Heterosexual AIDS a myth?
Feb 24, 1997
I have a question about heterosexual AIDS transmission... 1) back in 1982 at the outset of the disease, about 95% of cases were found in individuals falling into one of four risk groups (gay men, intrav. drug users, hemopheliacs, blood transfusions/prenatal transmission) --back then we were told that AIDS would spread to the heterosexual community like wildfire. now, in 1997, isn't it true that about 95% of cases are STILL confined to individuals falling into one of the high risk categories? I mean, reports keep saying that women are becoming infected in larger numbers, but EVERY study i've read in depth says these women are not catching AIDS from their male partners but from their increasing drug use. Further, every year the number of cases of STD rises in some cases dramatically. But why isn't AIDS spreading exponentially, like chlamydia, herpes, and other STDs? I mean, the CDC continually downsizes the estimated number of HIV infected individuals. If other STDs are spreading so quickly, then why isn't AIDS among them?
Response from Mr. Sowadsky
Hi. Thank you for your question.
You bring up a number of issues here. First of all, remember that when we look at risk factors for AIDS cases, these statistics tell us how people were infected an average of 10 years ago. That's because the average amount of time from infection to a diagnosis of AIDS is 10 years. HIV data however tell us how people are becoming infected today, rather than 10 years ago. However, since HIV is not reportable in all states, we do not have good nationwide statistics as to the numbers of people infected with HIV, but do not yet have AIDS. When we look at AIDS statistics (not HIV), from 1981 to June 1996, 8% of all AIDS cases were acquired through heterosexual sex. For 1995 and 1996 alone, that number increased to 12% of all AIDS cases in those years. So the rate of new heterosexual cases is rising over the years. We can't say what the rate is today, since again, HIV is not reportable in all states. But over time, we are seeing a slow, but steady increase in the number of new heterosexual cases.
HIV/AIDS is not running rampant among the heterosexual community in the United States (although the rate is slowly increasing). The same cannot be said of AIDS cases worldwide. In most of the world, the majority of HIV/AIDS cases are transmitted through heterosexual sex. This is especially true in developing nations, where most of the worlds AIDS cases are located. In this part of the world, HIV/AIDS cases are increasing dramatically.
In the USA, we see about 12 million new cases of STD's every year. This number is also not rising dramatically over time. Both AIDS and other Sexually Transmitted Diseases (STD's) are generally remaining stable over the years, rather than spreading rampantly. At any one time, we estimate that there are between 650,000 to 900,000 cases of HIV in the USA. This number is believed to be remaining stable. This is because the number of new HIV cases is now approximately equal to the death rate due to AIDS. Rates for STD's are also relatively stable. This stabilizing of the numbers of HIV/STD cases is in part, due to education, and the availability of condoms. Unfortunately, overseas, the numbers of AIDS cases are increasing dramatically.
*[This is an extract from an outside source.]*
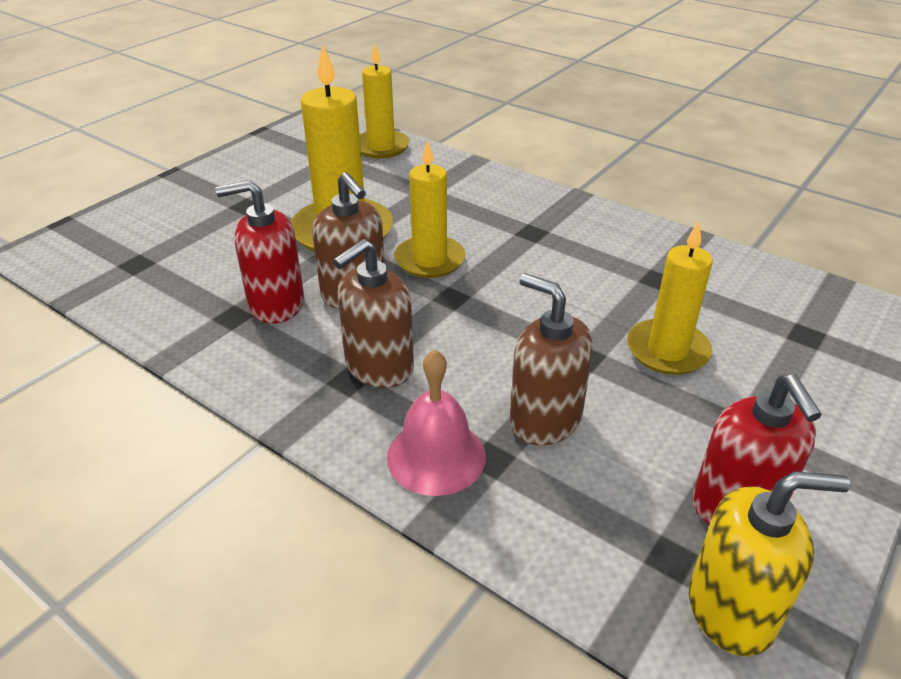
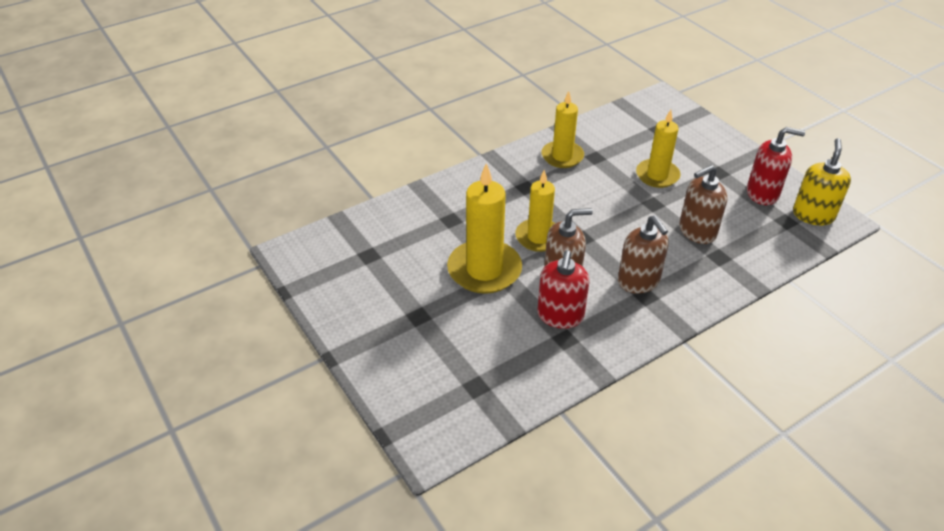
camera: 70 degrees left, 5 degrees up
(381, 147) = (367, 226): yellow candle -> yellow candle (562, 156)
(436, 456) = (714, 275): pink bell -> none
So although there has not been a dramatic increase in the numbers of AIDS cases among heterosexuals, there has been a slow but steady increase over the years. And remember, risk factors for AIDS patients tell us how people became infected an average of 10 years ago. HIV statistics tell us how people are becoming infected today. But since HIV is not a reportable condition in all states, our HIV data is quite limited. But the data that we do have does show a slow but steady increase in the numbers of heterosexual cases over the years.